Aninha diz que não se zanga com provocações como essas. “Prefiro a simpatia e o sorriso como uma forma de educar. A discussão sobre a identidade de gênero é muito nova e as pessoas vão levar um tempo para entender”, acredita.

Ainda na infância, percebeu que havia nascido no corpo errado. Aos 5 anos, levava bronca por desfilar pela casa com os vestidos da mãe e da irmã mais velha e passou a vesti-los escondida. Na adolescência, acreditava-se homossexual. Mas acabou se apaixonando por uma mulher pouco antes dos 30 anos, casou-se e teve uma filha. Manteve-se como pai de família ao longo de 17 anos. “De vez em quando, usava as calcinhas da minha ex para dormir. Ela não se importava. O relacionamento só terminou por desgaste natural. Nada a ver com sexualidade ou minha identidade de gênero, que, naquela época, nem havia encontrado”, conta.

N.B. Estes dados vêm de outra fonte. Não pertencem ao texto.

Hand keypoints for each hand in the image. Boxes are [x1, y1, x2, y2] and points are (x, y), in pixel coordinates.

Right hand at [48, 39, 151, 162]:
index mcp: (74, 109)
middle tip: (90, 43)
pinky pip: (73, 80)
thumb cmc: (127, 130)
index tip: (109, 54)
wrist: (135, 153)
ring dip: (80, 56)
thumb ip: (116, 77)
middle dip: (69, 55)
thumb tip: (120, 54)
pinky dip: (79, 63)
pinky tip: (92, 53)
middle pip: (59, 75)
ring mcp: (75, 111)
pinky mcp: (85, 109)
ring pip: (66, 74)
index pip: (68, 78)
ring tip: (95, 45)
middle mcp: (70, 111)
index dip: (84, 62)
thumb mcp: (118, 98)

Em 2017, cerca de dois anos após a separação, Aninha descobriu ser uma mulher trans ao assistir ao drama da personagem Ivana/Ivan (Carol Duarte), na novela A força do querer, de Glória Perez, exibida na Rede Globo. “Via a menina lutando contra os seios e eu pensava: ‘Nossa, dá para mim!'” Procurou o SUS para fazer terapia e o processo de transição de gênero. Um dos momentos mais cruciais foi contar para a filha, a farmacêutica Cristina, 30 anos. “Ela aceitou na hora! Deu um abraço e disse que sempre soube”, conta.

Outra etapa a vencer: o trabalho. Aninha tomava hormônios, que aos poucos mudavam suas feições, até o dia em que perguntou ao chefe se permitiria vestido para seu dresscode. Ela sempre atuou como motorista para empresas, dirigindo até caminhões. Um ambiente rotulado como altamente masculino e, mais do que isso, com o machismo estampado em frases de alguns para-choques. “Meu chefe entendeu perfeitamente, disse que não haveria problema e perguntou como gostaria de ser chamada.”

Eis a questão… Durante semanas, Aninha ensaiou com a terapeuta alguns nomes: Maria, Estela, Valquiria, Ana Beatriz e Ana Carolina. Escreveu todos em um pedaço de papel, fechou os olhos e passou a percorrer o dedo na página. “Mi-nha mãe man-dou es-co-lher esse da-qui.” Parou em Ana Carolina. Manteve seu sobrenome de batismo, Apocalypse.

Em 2020, Aninha enfim se assumiu para o mundo. Com a ajuda da filha, abriu uma conta no Instagram para falar sobre sua transição. Em poucos meses, ganhou likes, seguidores e comentários de personalidades como Juliana Paes e Carol Duarte, atriz que apontou o caminho de sua verdadeira identidade. Também ganhou um patrocinador, o tradicional creme Nivea. “Enfim, estou me sentindo uma rainha! A vida para mim está começando agora e para além de 2020”, comemora.